━━━ DATA FOR THE TASK ━━━

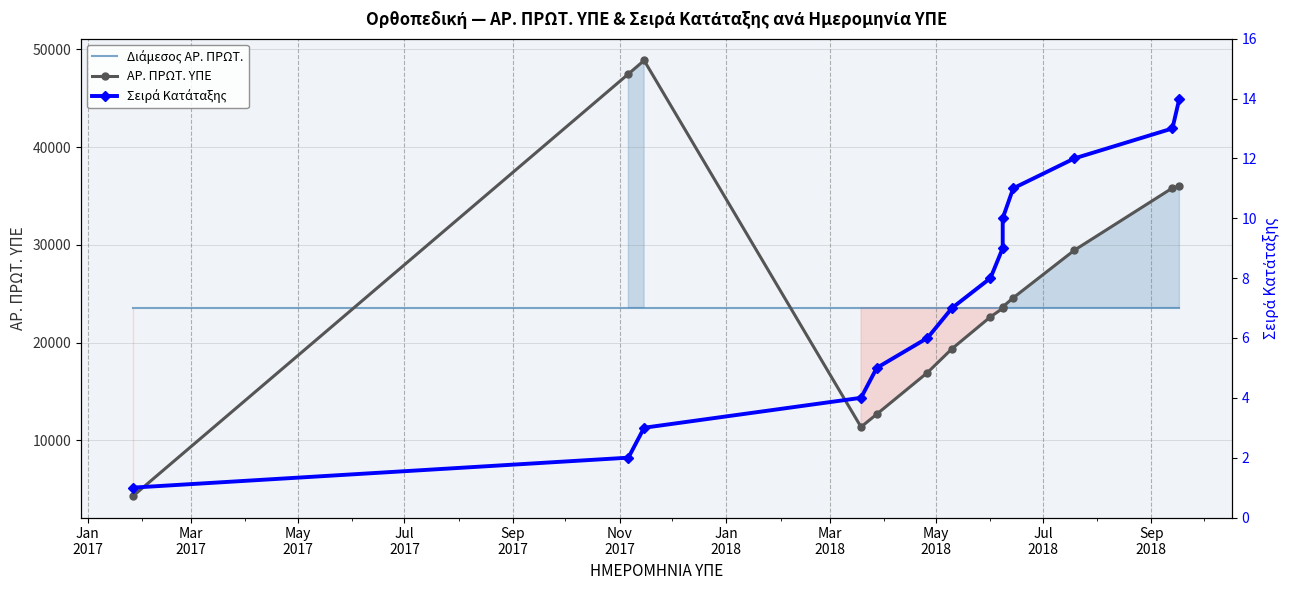

At which label does Διάμεσος ΑΡ. ΠΡΩΤ. reach its peak?

Jan
2017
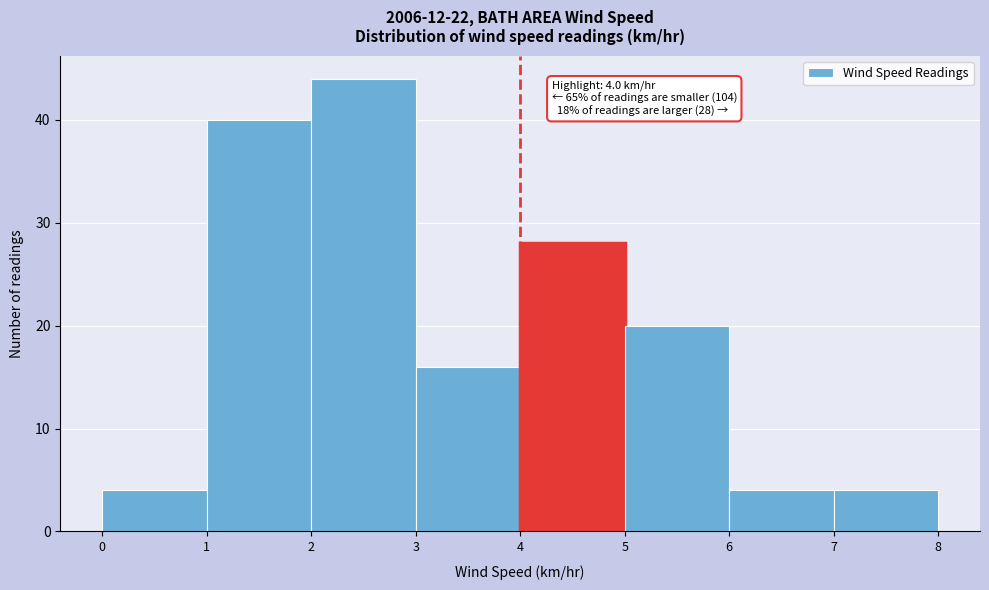

Over which range of the x-axis is the bar tallest?

2 to 3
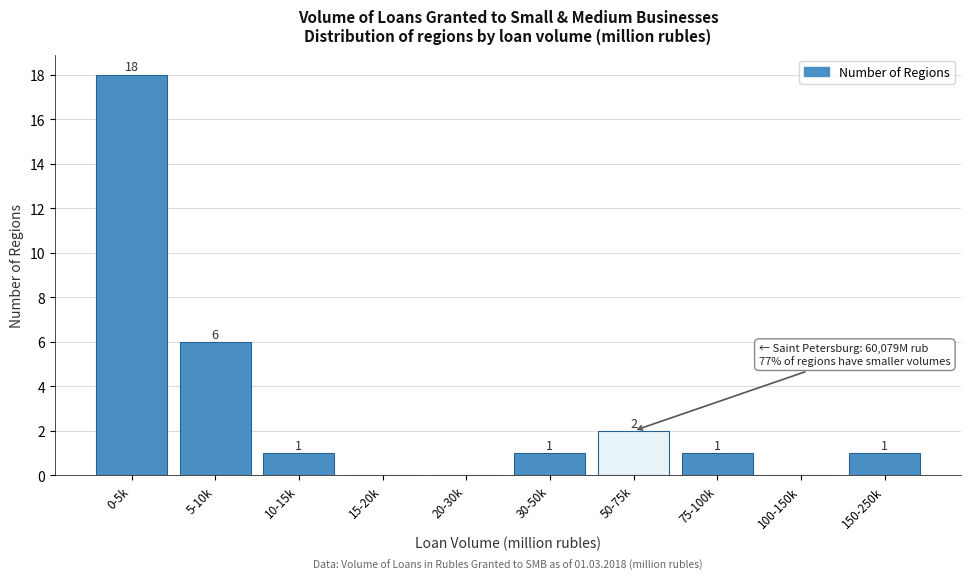

Reading left to right, list all the values displayed in this chart.

0-5k=18	5-10k=6	10-15k=1	15-20k=0	20-30k=0	30-50k=1	50-75k=2	75-100k=1	100-150k=0	150-250k=1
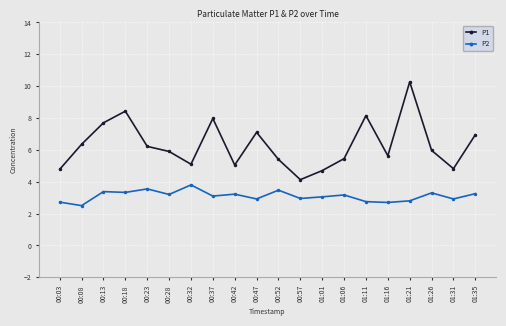

Rank the series by their average value, from highest to lowest.

P1, P2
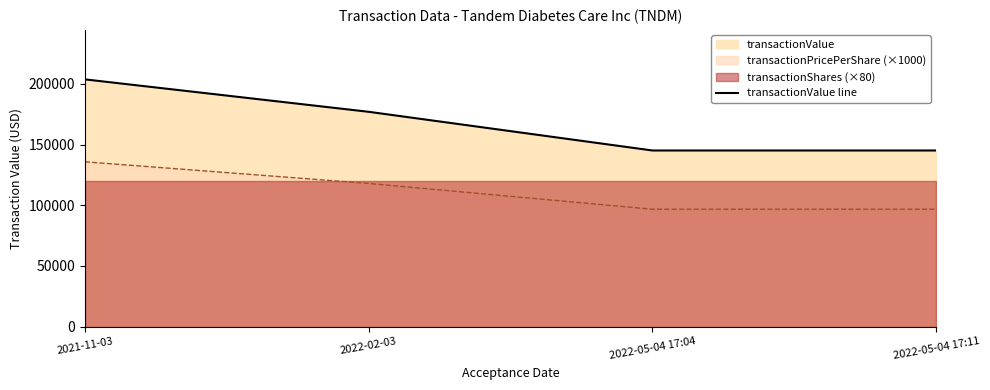

Where is the data nearest to the value 174373?

2022-02-03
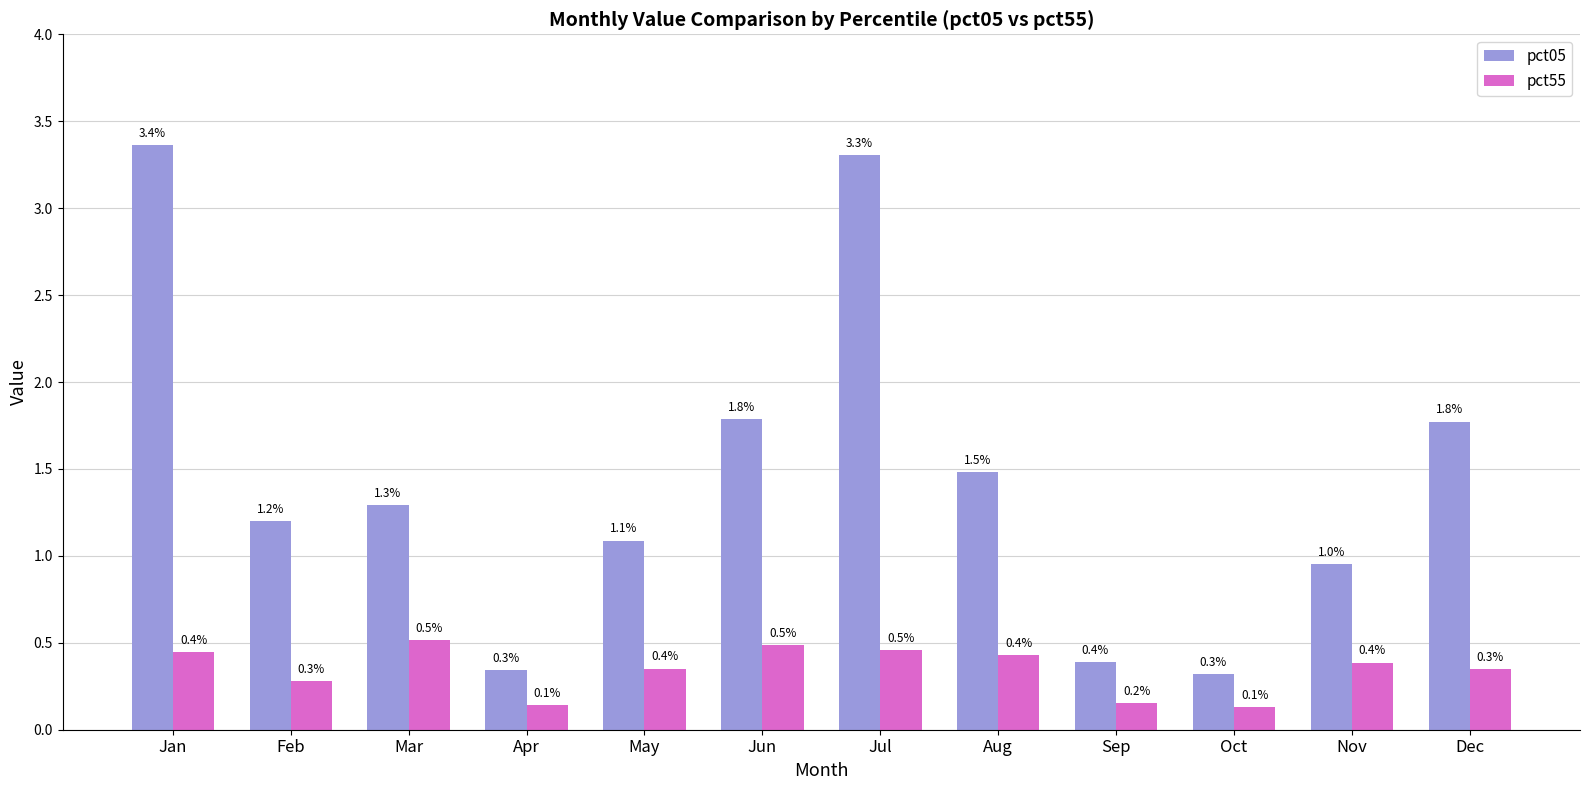

List the series in order of their overall mean, lowest first.

pct55, pct05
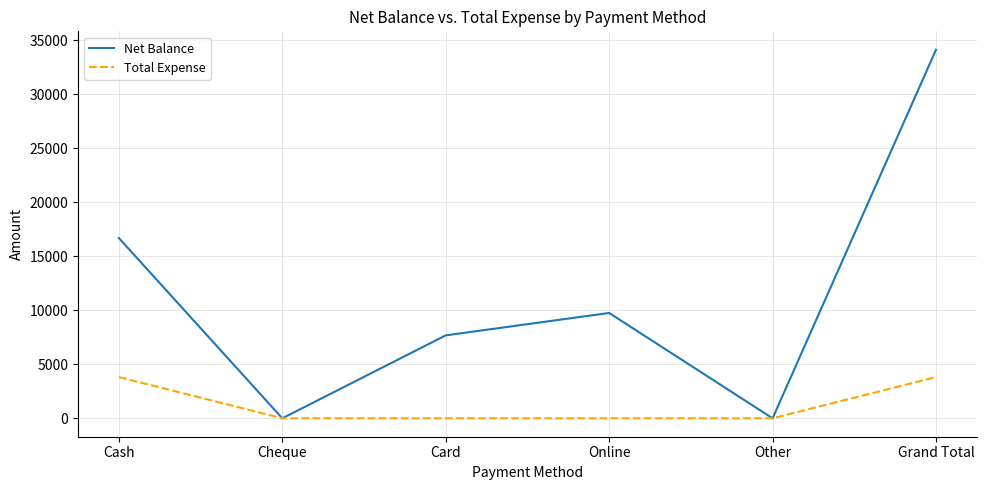

What value does the Net Balance series have at Card, to the nearest 100?

7700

━━━

## [EXERCISE GOAL]
Output the text of all the items above word for word, line by line. Leave out the pictures.

## [SOLUTION FOR THIS TASK]
At which label does Διάμεσος ΑΡ. ΠΡΩΤ. reach its peak?

Jan
2017

Over which range of the x-axis is the bar tallest?

2 to 3

Reading left to right, list all the values displayed in this chart.

0-5k=18	5-10k=6	10-15k=1	15-20k=0	20-30k=0	30-50k=1	50-75k=2	75-100k=1	100-150k=0	150-250k=1

Rank the series by their average value, from highest to lowest.

P1, P2

Where is the data nearest to the value 174373?

2022-02-03

List the series in order of their overall mean, lowest first.

pct55, pct05

What value does the Net Balance series have at Card, to the nearest 100?

7700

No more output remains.